Gromov–Witten theory of elliptic fibrations: Jacobi forms and holomorphic anomaly equations

Abstract

We conjecture that the relative Gromov–Witten potentials of elliptic fibrations are (cycle-valued) lattice quasi-Jacobi forms and satisfy a holomorphic anomaly equation. We prove the conjecture for the rational elliptic surface in all genera and curve classes numerically. The generating series are quasi-Jacobi forms for the lattice $E_8$. We also show the compatibility of the conjecture with the degeneration formula. As a corollary we deduce that the Gromov–Witten potentials of the Schoen Calabi–Yau threefold (relative to ${\mathbb{P}}^1$) are $E_8\times E_8$ quasi-bi-Jacobi forms and satisfy a holomorphic anomaly equation.
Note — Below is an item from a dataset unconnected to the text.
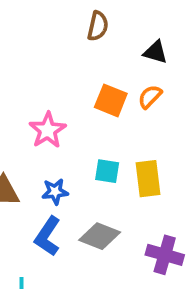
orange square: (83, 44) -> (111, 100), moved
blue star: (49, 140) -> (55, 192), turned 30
This yields a partial verification of the BCOV holomorphic anomaly equation for Calabi–Yau threefolds. For abelian surfaces the holomorphic anomaly equation is proven numerically in primitive classes. The theory of lattice quasi-Jacobi forms is reviewed.

In the appendix the conjectural holomorphic anomaly equation is expressed as a matrix action on the space of (generalized) cohomological field theories. The compatibility of the matrix action with the Jacobi Lie algebra is proven. Holomorphic anomaly equations for K3 fibrations are discussed in an example.